(QUOTED PASSAGE)

And God knows what else.

It’s an illuminated mist of manly danger. And though I’m certainly not wearing a mask, in my years of reporting from ringside I’ve always thought it wise to wear a brimmed hat. I find a baseball cap especially useful in keeping all that blood and guts out of my face and off of my stuff.

The scene last night in Worcester was one of normality. Hundreds of local boxing fans milled in close quarters, many fighting for space in standing room only sections. There were no restrictions put in place by the state and the vast majority in attendance were unmasked.

There were no surprises in the ring. No upsets scored. Every fighter who hustled his fair share of tickets to be on this Rivera Promotions show won as expected. And there were no girl fights.

Promoter Jose Antonio Rivera hopes to be back at this venue in November. It costs the promoter six thousand dollars to rent the Palladium as opposed to the fifteen grand required to rent out the much larger DCU event center across the street where he’s previously promoted.

In the main event scheduled for ten rounds, Main Events heavyweight prospect Cassius “C.O.G.” Chaney, 264, New London, CT, 21-0 (14) earned a unanimous decision against Shawndell Terell Winters, 219, Harvey, Illinois, 13-6 (12). Scores were 96-94, 98-92 and 97-93.

Chaney, cornered by a very vocal Stephen “Breadman” Edwards, had to deal with the fact that most fans left the building after “Popeye” Rivera won in the co-main. Then he had to deal with a delay as the Massachusetts boxing commission worked on broken boards beneath the canvas.

Chaney won the fight with his flicking jab and fresher skills. In the ninth round, an accidental clash of heads resulted in a cut to Chaney’s left eye. Chaney’s promoter Kathy Duva watched from ringside as her charge got 10 important rounds in against an experienced opponent.

Winters, who gave former WBO heavyweight champion Joseph Parker a good go, wasn’t impressed. “I thought I outworked him. The reality is, I’m not an easy win. Kudos to Chaney.”

“I felt a little rusty,” confessed Chaney after getting his left eye looked at by ringside physicians. “He was using his head in there. The cut had me seeing double but he didn’t press the issue.”

Co-Main Event

Richard “Popeye” Rivera, 177, Hartford, CT, improved to 20-0 (15) with a first round blowout of Ernesto “Gatti” Rivas, 176, Guadalajara, México, 11-18 (6) in a scheduled 8-rounder. Rivas was itching and ready to go but he couldn’t take it to the body. “Popeye” ring walked through the crowd and he walked right through Rivas, decking the Mexican with a two-fisted body attack.

Fighting for the first time with John “The Iceman” Scully in his corner, “Popeye” Rivera overcame a six- month spell of inactivity to win for the first time since last February.

popeye

“God is number one. He is the center of everything.”

Rivera then called out Badou Jack of all people.

In the dressing room afterwards, Rivera explained his logic. “Badou is somebody I can make a statement fighting. I was supposed to fight a guy named Blake McKernan. He ended up fighting Jack on the Tyson-Jones undercard. The guy didn’t wanna fight me, he wanted to fight Jack. Jack won, and so I don’t want to fight the guy who lost. I wanna fight the guy who won!”

(End QUOTED PASSAGE)

# EXERCISE 1:
Return the portion of the boxing report between "Fighting for the" and "of all people.", inclusive, word for word.
# EXERCISE 2:
In the boxing report, how much does it cost the promoter to rent the Palladium?

(ENTRIES SUPPLIED)

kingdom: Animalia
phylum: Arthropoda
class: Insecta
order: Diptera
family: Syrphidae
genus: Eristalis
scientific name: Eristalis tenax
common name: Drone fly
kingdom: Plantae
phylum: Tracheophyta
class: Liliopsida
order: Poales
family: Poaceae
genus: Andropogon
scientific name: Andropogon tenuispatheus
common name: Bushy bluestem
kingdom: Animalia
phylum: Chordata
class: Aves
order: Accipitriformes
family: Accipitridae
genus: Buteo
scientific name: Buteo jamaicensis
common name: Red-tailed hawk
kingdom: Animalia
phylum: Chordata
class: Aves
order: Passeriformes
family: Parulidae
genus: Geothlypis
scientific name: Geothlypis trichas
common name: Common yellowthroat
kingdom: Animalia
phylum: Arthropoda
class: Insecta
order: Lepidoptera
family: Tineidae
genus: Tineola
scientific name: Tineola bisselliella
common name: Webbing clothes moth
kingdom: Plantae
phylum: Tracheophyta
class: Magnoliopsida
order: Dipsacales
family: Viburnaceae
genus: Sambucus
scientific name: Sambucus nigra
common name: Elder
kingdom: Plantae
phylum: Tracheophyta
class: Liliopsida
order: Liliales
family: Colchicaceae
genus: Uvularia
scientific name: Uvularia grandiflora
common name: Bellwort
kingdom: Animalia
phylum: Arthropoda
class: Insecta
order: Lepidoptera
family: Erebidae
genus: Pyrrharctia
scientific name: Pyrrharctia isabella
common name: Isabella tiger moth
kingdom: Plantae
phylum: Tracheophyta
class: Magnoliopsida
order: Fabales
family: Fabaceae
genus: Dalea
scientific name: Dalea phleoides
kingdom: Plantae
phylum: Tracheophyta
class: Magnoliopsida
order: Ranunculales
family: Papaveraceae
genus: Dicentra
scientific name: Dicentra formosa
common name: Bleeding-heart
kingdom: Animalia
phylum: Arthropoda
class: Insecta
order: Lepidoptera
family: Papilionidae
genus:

(End ENTRIES SUPPLIED)

# RESULT 1:
Fighting for the first time with John “The Iceman” Scully in his corner, “Popeye” Rivera overcame a six- month spell of inactivity to win for the first time since last February.

popeye

“God is number one. He is the center of everything.”

Rivera then called out Badou Jack of all people.

# RESULT 2:
Six thousand dollars.